On this island, in the former Saint-Pierre Fort used by Napoleon Bonaparte, the Oceanographic Institute Paul Ricard houses a team of researchers year-round. An early environmentalist and ecologist, Ricard understood the challenges faced by the Mediterranean Sea and its wildlife, anxious to help preserve and understand the typical animals, fauna and flora.

The calanques of South Provence are a marvel to visit by boat, by foot or even while para-sailing or cliff-jumping. Referred to as the fjords of the French Riviera, the rocky cliff paths can sometimes be tricky to maneuver if you try by car.
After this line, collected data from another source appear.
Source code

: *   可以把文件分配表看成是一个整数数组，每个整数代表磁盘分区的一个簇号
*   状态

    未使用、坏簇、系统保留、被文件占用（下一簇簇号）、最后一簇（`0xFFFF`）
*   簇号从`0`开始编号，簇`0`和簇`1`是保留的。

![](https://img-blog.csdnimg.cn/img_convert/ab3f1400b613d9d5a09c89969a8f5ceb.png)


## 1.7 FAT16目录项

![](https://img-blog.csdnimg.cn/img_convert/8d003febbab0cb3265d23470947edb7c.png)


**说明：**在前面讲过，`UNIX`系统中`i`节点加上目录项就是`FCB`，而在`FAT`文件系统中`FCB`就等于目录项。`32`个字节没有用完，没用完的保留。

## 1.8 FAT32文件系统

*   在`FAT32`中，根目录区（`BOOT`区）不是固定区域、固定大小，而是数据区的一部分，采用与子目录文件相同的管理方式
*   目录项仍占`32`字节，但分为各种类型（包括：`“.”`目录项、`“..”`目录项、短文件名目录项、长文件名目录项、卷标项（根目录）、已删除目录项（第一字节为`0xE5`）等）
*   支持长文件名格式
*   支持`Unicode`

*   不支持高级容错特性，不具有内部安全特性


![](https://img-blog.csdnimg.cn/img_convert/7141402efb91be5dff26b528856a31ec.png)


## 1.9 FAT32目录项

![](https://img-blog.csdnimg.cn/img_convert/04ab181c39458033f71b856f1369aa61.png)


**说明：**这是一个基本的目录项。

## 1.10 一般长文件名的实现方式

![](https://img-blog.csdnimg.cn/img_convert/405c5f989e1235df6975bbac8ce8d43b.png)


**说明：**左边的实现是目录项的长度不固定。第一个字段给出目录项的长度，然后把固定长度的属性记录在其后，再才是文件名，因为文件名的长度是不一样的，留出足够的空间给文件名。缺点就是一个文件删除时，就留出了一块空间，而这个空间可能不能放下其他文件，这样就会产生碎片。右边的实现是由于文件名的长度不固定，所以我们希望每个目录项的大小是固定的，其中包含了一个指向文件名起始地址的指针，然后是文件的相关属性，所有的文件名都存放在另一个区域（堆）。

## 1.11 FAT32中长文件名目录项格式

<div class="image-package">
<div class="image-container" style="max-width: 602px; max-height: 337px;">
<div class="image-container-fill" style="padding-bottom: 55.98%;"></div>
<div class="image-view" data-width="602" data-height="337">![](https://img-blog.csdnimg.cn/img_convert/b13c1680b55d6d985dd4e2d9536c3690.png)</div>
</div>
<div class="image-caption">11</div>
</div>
One summer, we rented a car -- one of those family van-for-seven-plus-luggage -- and decided to go to lunch at a one of Marseille calanque's restaurant aptly named LUNCH.

The magnificent cove only has a tiny restaurant built on wood planks over the shallow waters of the sandy beach, a fishing supply shack for boaters in need and a locked first-aid shed for dire emergency -- don't know who had the key to that, perhaps the waitress? Up at the entrance of the serpentine road, two men seated on folding canvas chairs were checking to see if you had a reservation for lunch at LUNCH, as no one else was allowed to descend the insane way. We did.

Eyeing our monstrous vehicle, they warned us that we might want to leave it at the parking lot and walk down to the cove. We asked why, and they said that some cars do not make it back up easily. Come on, we had a brand new rental -- certainly it would make it back, right? The long winding walk down would take about one hour, and we would have missed our reservation time. We did not dare to ask how long the trek back up could possibly take.

The fish was divine, the mussels out of this world, the wine, the crisps, the warm bread, the berries, the onion soup, the kittens jumping in our plates -- I will spare you the amount of the addition (bill) for the four of us. Our heavy stomachs did not help, and our van never wanted to go up the steep and turning road. We passed the mailman van, who was laughing his head off. After burning some tire material and a few back and forth scary tries, the stick shift car finally sprung forward, with everybody (but me) drunk, finding the situation quite hilarious. I will never drive down to a calanque in my life again. Period.

The two locals on top saluted us as we drove by smiling. If they only knew what we had just gone through!

Both private Paul Ricard Islands are open to visitors and tourists. Each island has a couple of small hotels and a couple of restaurants -- and they won't make you drink the drink. On Bendor, the serene all-white Hotel Delos will make you want to stay forever.